#### Estratto fornito:
:::
Daemon X Machina: Titanic Scion promette robot fantascientifici e combattimenti spettacolari, ma dietro l’esoscheletro scintillante si nasconde un mondo vuoto e una storia che fatica a decollare.
Sviluppatore / Publisher: Marvelous Inc. / XSEED Games Prezzo: € 69,99 Localizzazione: Testi Multiplayer: Cooperativo online PEGI: 16 Disponibile su: PS5, Xbox Series X, Switch 2, Steam
“Tesoro, mi si sono ristretti i mecha”. È un po’ questo il primo pensiero che viene in mente dopo aver mosso i primi passi nel mondo di Daemon X Machina: Titanic Scion. Se il primo capitolo ci metteva alla guida di enormi robot da combattimento in missioni singole da selezionare comodamente in un hub, questo seguito ci infila in un esoscheletro volante chiamato Arsenal e ci sguinzaglia in un mondo aperto, dopo una fuga al fulmicotone in compagnia di uno dei tanti NPC di cui dimenticheremo presto tutto.
Vorrei dare la colpa alla scarsa empatia che suscita il protagonista, muto come un pesce (ma comunque personalizzabile grazie a un editor iniziale piuttosto robusto), ma la verità è che il cast è bidimensionale e inadatto a sostenere una narrazione coinvolgente. Un po’ come nel primo espisodio, solo che allora il gioco aveva conquistato la mia anima da troppo orfana di Armored Core, nonostante qualche incertezza.
DAEMON X MACHINA TITANIC SCION: DA ARMORED CORE A ANTHEM
La trama ruota attorno ai Reclaimers, un gruppo di ribelli in lotta contro gli Outers, esseri umani mutati con poteri speciali. Gli Outers fanno parte del regime militare noto come Sovereign Axiom, al cui interno opera una divisione d’élite composta da nove membri, la Neun, che rappresenta l’antagonista principale della storia. Il problema è che l’intero cast ha pochissimo tempo per svilupparsi, soffocato da decine di fetch quest che spezzettano la narrazione, finendo per far perdere rapidamente interesse in ciò che accade. Mettiamo subito le mani avanti: Daemon X Machina: Titanic Scion è un gioco cucito su misura per chi ama mettere a punto il proprio esoscheletro, scegliendo tra decine di elmi, braccia, busti e gambe, oltre a un arsenale di tutto rispetto. Le opzioni si dividono in tre categorie di peso: i modelli pesanti offrono corazze più robuste, mentre quelli leggeri privilegiano la manovrabilità. Tutti, però, hanno bisogno di Femto per librarsi in volo, la magica energia creata da n… no, quello era un altro robot.
:::
#### Esplora il materiale:
a. Secondo l'estratto, come si chiama la divisione d'élite di nove membri che rappresenta l'antagonista principale della storia?
b. Elenca ogni riga delle voci che contiene la parola "highest", tenendo conto di maiuscole e minuscole.
Le voci non hanno alcun legame con l'estratto.

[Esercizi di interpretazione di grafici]
:::
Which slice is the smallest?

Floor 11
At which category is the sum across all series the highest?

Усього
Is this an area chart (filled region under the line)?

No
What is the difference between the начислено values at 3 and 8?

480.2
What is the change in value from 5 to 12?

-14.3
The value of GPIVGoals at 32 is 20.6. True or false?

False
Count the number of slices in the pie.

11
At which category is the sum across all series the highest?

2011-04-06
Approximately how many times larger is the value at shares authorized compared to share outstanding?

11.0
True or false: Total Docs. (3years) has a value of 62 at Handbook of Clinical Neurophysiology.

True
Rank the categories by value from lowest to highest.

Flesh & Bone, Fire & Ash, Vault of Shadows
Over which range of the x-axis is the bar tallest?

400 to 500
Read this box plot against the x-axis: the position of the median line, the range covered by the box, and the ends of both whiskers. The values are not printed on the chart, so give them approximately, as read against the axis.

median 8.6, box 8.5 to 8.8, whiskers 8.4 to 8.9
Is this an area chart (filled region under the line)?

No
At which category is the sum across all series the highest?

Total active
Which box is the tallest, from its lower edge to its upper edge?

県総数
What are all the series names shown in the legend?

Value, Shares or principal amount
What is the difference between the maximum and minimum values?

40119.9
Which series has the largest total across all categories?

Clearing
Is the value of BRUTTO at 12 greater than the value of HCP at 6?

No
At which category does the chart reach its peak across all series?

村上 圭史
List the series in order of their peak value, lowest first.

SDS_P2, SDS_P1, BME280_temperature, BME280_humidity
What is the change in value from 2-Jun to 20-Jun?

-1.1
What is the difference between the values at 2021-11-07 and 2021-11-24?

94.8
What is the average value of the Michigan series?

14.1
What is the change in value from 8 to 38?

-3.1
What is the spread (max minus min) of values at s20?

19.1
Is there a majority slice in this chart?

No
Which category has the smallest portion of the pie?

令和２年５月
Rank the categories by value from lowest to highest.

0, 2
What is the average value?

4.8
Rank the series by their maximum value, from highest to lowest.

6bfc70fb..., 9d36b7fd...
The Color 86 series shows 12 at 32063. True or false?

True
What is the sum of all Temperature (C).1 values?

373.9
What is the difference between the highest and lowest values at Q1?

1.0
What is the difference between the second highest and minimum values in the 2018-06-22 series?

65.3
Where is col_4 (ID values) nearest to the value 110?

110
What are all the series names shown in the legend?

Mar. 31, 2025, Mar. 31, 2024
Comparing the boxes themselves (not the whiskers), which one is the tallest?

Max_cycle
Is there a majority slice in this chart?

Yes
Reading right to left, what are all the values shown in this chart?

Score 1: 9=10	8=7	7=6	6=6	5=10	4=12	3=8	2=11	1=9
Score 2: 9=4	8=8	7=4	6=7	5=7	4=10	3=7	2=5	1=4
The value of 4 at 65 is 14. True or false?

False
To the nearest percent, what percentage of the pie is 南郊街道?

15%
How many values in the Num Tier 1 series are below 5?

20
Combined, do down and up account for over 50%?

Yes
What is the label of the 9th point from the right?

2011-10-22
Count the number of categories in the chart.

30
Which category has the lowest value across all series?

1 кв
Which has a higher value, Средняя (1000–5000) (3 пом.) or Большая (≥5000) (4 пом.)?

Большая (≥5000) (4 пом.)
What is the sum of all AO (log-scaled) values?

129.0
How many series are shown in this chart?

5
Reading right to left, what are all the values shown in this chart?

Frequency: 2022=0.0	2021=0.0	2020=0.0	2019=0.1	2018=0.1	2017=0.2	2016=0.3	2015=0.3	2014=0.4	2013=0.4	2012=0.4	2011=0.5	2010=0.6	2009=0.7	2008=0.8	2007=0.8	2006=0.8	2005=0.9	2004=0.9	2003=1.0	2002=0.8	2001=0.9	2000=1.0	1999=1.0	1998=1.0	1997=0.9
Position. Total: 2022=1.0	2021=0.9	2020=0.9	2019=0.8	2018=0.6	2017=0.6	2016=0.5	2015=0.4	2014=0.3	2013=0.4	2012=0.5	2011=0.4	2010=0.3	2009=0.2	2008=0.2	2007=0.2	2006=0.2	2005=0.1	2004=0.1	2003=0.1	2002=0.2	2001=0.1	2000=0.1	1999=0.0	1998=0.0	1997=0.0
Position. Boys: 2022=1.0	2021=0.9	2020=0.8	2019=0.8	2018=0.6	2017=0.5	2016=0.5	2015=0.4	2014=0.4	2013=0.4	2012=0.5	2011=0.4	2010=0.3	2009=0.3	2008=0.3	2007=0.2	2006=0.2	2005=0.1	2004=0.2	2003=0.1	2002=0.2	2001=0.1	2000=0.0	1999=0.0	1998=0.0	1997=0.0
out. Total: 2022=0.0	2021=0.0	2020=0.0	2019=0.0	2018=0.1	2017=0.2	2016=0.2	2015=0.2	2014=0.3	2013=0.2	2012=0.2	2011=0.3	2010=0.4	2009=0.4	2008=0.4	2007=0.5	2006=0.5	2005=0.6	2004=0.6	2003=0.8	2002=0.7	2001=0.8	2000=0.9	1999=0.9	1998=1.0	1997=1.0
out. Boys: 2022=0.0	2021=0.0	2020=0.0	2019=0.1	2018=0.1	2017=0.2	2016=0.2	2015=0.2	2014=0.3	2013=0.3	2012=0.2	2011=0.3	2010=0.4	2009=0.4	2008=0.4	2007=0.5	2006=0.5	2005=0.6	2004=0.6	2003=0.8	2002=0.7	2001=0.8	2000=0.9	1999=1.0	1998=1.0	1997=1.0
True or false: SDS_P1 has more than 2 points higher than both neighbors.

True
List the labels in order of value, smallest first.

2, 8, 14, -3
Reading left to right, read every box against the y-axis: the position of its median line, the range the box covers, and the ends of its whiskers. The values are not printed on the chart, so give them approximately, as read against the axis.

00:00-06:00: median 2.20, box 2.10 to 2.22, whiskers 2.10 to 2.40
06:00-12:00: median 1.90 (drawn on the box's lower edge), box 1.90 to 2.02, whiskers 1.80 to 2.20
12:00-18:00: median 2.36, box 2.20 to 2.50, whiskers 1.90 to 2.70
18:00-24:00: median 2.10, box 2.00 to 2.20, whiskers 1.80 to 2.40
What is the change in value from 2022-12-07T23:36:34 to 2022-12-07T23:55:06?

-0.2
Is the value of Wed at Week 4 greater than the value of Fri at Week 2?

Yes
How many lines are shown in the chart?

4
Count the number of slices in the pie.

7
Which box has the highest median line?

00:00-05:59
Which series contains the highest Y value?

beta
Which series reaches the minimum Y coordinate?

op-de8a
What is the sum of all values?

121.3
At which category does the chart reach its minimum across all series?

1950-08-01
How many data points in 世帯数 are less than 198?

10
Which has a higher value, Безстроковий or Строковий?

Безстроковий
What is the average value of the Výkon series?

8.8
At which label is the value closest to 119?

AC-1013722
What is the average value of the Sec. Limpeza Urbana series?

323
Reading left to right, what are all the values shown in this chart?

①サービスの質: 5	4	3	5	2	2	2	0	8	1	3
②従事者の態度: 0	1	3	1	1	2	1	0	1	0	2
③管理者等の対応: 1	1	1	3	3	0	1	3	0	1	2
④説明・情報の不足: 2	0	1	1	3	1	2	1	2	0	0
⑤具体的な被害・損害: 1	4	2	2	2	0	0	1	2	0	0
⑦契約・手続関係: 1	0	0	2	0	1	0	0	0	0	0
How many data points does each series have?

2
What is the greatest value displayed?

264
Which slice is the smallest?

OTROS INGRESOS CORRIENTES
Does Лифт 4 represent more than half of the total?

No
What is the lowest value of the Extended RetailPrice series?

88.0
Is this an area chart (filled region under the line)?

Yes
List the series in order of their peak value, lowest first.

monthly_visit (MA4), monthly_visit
:::
#### Risposte ai compiti:
a. La Neun.

b.
At which category is the sum across all series the highest?
At which category is the sum across all series the highest?
Rank the categories by value from lowest to highest.
At which category is the sum across all series the highest?
Rank the categories by value from lowest to highest.
Rank the series by their maximum value, from highest to lowest.
What is the difference between the highest and lowest values at Q1?
What is the difference between the second highest and minimum values in the 2018-06-22 series?
Which box has the highest median line?
Which series contains the highest Y value?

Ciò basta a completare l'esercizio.